Why Some Characters Are Missing
The active keyboard language does not include them
Add the relevant language keyboard or use copy and paste.
The key has no long-press alternatives
Not every key exposes a popup. Open another symbol layer or use a verified external source.
The app restricts characters
Usernames, passwords, payment forms, and old business systems may allow only a limited character set. The character can be valid Unicode and still be rejected by that app.
The font cannot display the character
A box or blank space often means the app’s font lacks a glyph. The underlying text may still contain the correct code point.
The symbol changes to an emoji
Some Unicode characters support text and emoji presentation. The app and font can affect which style appears. Copying a variation sequence can also preserve a requested presentation in supported software.
Security and Privacy Notes
Third-party keyboards can offer larger symbol catalogs, but they may request broad access.
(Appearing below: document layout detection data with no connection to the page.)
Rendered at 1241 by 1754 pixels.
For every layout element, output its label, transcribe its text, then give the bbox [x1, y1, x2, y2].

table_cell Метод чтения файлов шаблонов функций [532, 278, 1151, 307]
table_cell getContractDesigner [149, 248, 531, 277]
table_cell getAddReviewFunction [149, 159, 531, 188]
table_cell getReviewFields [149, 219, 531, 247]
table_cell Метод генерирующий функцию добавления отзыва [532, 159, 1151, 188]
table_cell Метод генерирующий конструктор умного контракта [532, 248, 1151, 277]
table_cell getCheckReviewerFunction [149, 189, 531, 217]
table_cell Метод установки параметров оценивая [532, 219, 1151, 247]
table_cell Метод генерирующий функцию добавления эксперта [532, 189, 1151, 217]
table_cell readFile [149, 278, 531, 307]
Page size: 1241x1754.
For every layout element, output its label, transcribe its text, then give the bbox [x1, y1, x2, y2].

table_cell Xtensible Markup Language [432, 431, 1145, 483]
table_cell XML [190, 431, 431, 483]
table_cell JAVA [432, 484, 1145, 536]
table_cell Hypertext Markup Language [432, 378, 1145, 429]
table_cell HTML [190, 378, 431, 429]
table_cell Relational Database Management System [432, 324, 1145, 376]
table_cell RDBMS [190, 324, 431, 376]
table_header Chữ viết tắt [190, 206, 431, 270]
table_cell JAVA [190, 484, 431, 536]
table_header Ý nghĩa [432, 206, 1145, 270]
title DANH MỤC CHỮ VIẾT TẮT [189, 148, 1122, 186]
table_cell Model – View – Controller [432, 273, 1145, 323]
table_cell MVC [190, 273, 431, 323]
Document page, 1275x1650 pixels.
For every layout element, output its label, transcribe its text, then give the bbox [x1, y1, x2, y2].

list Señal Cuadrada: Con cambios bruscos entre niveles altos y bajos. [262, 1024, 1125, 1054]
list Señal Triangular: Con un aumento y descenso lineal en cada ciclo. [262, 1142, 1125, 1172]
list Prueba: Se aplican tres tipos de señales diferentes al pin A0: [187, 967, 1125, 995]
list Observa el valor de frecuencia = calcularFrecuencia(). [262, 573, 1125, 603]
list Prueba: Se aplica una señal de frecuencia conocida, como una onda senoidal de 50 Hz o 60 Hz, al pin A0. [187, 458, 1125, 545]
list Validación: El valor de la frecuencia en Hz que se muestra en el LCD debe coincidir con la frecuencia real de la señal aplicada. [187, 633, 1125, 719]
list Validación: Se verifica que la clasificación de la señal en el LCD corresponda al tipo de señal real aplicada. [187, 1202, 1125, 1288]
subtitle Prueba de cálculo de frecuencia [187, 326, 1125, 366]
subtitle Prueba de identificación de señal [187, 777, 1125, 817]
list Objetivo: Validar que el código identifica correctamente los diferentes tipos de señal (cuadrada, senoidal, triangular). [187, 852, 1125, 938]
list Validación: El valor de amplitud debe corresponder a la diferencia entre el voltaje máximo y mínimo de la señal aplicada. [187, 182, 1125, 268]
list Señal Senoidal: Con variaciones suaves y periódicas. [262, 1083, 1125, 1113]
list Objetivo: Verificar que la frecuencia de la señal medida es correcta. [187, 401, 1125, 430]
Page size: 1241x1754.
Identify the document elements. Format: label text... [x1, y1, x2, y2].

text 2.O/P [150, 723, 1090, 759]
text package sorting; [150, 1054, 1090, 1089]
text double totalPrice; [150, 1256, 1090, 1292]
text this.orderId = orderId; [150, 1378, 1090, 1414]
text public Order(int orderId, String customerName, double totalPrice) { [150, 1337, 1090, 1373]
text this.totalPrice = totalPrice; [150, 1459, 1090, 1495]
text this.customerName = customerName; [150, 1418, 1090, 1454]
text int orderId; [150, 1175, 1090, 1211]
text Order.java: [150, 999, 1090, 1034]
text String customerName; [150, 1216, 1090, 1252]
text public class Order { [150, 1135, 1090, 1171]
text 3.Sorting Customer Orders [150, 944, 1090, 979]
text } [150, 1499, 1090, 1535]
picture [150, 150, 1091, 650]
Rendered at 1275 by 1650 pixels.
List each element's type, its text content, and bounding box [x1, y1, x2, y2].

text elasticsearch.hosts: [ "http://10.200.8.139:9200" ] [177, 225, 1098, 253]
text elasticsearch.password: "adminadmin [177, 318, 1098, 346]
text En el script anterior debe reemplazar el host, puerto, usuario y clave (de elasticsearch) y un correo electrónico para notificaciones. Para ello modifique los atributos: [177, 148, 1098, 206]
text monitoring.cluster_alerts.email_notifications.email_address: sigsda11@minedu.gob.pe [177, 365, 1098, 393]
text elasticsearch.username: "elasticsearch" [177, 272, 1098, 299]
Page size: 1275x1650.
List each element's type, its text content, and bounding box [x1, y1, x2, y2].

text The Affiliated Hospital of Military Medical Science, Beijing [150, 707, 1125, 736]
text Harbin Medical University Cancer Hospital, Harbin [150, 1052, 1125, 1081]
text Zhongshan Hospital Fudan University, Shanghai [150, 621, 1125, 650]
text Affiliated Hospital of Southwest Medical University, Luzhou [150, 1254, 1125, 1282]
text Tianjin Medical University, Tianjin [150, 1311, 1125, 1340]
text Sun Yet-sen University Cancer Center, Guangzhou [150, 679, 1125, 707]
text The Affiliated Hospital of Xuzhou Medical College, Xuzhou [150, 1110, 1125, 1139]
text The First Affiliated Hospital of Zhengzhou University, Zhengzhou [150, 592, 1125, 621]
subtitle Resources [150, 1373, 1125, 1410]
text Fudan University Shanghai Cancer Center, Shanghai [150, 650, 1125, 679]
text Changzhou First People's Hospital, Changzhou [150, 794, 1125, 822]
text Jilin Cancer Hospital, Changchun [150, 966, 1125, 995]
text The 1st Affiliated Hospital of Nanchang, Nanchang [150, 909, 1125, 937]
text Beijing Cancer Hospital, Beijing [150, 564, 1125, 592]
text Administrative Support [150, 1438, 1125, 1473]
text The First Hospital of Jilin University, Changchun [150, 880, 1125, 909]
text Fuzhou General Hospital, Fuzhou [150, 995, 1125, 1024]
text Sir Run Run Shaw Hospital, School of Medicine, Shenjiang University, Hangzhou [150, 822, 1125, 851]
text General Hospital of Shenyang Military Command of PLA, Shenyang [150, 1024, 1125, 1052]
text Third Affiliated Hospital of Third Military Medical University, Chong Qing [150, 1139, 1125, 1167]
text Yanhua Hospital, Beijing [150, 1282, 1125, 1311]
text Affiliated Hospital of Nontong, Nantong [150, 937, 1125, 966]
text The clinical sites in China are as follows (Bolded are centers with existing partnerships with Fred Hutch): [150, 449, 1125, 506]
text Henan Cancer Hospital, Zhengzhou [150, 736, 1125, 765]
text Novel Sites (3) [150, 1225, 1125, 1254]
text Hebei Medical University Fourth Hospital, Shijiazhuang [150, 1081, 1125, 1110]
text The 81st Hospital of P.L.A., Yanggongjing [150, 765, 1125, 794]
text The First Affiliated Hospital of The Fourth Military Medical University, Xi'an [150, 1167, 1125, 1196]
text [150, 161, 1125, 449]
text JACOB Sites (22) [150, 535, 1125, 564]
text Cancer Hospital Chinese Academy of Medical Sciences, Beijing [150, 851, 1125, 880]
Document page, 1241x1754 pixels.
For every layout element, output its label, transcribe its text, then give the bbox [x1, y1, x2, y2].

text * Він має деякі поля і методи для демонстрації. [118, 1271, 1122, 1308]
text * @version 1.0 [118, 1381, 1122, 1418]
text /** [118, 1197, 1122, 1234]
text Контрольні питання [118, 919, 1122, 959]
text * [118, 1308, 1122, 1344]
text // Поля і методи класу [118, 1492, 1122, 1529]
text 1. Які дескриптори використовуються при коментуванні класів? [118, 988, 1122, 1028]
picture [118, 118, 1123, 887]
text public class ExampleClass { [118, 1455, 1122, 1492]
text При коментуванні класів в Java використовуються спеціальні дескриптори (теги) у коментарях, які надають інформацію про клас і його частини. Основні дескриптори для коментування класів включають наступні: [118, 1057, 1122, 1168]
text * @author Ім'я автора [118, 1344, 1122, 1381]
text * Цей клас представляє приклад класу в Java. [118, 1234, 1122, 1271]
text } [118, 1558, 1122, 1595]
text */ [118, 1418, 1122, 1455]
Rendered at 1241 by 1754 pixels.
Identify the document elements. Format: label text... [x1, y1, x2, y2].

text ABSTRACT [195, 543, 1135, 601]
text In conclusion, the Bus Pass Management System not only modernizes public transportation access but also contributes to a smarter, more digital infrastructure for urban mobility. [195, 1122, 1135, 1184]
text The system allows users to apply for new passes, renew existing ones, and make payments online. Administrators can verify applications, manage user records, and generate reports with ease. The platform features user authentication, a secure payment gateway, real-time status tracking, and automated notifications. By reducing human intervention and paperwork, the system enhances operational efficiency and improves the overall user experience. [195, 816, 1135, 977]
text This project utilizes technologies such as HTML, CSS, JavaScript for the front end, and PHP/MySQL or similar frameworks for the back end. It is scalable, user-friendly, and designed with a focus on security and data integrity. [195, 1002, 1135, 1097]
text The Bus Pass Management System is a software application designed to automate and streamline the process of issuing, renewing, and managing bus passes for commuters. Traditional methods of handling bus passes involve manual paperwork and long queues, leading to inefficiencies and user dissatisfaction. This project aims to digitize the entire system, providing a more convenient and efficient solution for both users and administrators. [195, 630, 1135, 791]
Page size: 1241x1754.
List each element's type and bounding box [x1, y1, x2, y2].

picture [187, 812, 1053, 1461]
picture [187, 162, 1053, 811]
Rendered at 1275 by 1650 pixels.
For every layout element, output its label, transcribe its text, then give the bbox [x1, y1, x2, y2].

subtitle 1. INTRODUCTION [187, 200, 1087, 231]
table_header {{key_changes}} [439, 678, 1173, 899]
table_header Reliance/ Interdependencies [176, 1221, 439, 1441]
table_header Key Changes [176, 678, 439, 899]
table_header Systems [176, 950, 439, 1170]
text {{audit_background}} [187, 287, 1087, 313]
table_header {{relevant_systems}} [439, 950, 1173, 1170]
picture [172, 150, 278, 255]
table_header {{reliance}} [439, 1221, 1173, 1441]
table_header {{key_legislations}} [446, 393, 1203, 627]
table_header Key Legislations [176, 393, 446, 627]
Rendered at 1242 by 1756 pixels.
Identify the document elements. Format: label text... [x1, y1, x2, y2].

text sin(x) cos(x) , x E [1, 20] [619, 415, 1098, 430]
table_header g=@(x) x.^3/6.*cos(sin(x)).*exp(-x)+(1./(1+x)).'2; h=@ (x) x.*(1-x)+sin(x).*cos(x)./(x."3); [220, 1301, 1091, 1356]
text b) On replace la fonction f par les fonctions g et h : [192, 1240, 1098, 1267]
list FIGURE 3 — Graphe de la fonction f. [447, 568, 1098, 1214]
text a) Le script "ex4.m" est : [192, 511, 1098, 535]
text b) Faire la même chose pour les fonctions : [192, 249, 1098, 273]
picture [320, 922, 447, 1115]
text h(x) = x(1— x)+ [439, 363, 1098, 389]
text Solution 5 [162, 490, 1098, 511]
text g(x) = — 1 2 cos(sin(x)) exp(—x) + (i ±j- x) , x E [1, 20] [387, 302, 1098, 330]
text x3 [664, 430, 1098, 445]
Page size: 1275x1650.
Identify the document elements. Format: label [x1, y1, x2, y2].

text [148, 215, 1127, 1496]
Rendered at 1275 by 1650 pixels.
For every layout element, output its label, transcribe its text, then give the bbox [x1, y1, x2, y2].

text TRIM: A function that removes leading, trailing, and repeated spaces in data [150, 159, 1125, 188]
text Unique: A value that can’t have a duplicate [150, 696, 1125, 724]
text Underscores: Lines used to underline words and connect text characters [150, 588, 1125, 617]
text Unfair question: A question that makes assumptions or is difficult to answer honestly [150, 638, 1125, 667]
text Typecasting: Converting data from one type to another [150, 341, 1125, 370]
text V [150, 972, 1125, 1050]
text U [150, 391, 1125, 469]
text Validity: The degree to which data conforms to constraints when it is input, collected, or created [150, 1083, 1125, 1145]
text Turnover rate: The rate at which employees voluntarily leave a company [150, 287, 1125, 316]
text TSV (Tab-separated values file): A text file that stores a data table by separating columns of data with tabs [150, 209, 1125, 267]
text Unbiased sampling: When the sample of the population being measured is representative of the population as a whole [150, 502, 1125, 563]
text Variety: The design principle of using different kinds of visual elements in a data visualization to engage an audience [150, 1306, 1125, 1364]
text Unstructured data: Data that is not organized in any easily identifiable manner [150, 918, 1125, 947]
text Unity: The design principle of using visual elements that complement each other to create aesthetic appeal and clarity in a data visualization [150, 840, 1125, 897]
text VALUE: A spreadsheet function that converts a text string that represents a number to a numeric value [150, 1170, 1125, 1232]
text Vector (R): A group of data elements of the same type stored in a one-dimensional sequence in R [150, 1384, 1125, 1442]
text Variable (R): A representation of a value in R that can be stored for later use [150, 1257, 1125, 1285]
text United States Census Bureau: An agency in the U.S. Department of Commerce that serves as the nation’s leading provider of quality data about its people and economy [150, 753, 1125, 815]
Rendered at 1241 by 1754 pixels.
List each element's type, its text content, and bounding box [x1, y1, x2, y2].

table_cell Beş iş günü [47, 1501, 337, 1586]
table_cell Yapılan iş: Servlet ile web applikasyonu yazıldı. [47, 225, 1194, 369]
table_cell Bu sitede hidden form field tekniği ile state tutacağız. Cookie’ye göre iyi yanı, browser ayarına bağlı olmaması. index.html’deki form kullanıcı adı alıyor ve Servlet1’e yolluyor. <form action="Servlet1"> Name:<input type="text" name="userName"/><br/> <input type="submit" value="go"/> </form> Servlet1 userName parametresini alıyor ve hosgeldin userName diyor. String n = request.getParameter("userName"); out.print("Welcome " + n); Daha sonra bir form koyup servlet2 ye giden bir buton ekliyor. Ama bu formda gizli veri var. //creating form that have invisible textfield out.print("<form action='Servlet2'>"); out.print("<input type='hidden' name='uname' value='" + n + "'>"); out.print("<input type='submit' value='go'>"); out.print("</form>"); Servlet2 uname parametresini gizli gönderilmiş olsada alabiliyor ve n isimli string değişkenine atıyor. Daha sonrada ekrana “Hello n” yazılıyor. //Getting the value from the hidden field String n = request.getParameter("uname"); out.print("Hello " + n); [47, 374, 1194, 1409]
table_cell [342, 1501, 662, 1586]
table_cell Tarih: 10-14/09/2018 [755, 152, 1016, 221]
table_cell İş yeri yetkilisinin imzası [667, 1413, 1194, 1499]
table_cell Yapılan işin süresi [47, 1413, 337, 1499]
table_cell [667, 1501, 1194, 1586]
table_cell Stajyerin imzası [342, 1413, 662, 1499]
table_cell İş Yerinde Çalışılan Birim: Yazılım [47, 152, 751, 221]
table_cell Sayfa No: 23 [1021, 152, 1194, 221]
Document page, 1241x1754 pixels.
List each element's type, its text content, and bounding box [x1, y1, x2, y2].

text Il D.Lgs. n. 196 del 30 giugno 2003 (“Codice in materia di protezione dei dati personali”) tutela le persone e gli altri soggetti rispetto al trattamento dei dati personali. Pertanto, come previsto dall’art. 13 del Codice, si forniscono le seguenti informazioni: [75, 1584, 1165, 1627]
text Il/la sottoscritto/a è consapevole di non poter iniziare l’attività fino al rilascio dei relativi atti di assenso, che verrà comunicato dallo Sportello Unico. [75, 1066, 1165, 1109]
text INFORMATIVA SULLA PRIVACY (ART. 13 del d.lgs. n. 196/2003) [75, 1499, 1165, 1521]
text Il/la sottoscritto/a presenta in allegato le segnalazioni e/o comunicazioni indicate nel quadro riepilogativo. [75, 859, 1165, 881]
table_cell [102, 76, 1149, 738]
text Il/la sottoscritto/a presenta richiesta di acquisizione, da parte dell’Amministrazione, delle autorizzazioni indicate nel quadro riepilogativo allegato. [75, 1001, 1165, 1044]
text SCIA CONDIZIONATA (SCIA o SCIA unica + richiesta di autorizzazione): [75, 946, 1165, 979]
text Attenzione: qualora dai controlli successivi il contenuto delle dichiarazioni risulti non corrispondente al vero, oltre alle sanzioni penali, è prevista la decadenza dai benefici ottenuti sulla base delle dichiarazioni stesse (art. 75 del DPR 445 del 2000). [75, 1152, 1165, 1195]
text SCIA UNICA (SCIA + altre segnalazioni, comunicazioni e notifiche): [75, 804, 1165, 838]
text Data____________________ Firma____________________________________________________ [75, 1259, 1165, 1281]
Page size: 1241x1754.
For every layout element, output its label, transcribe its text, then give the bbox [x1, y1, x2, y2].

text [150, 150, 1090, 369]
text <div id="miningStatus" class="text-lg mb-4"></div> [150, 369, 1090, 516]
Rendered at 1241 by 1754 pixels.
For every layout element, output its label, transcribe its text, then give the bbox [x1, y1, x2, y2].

Review the developer, permissions, privacy policy, and whether full access is necessary. For a few uncommon characters, copy and paste or Text Replacement may be safer than installing another keyboard.
Frequently Asked Questions
How do I get special characters on the iPhone keyboard?
Touch and hold a related letter, number, or symbol, then slide to the alternate character.
How do I type accents on iPhone?
Touch and hold the base letter. Add the relevant language keyboard if the accent is not shown.
Can I add custom symbols to the iPhone keyboard?
You cannot freely add keys to Apple’s standard layout, but you can create Text Replacement shortcuts or install a carefully reviewed third-party keyboard.
Why can’t I find every Unicode symbol?
The built-in keyboard exposes only a practical subset. Unicode contains far more characters than a phone keyboard can display.
Do copied symbols work in every app?
Most modern apps accept Unicode, but fonts, validation rules, normalization, and platform support can affect the result.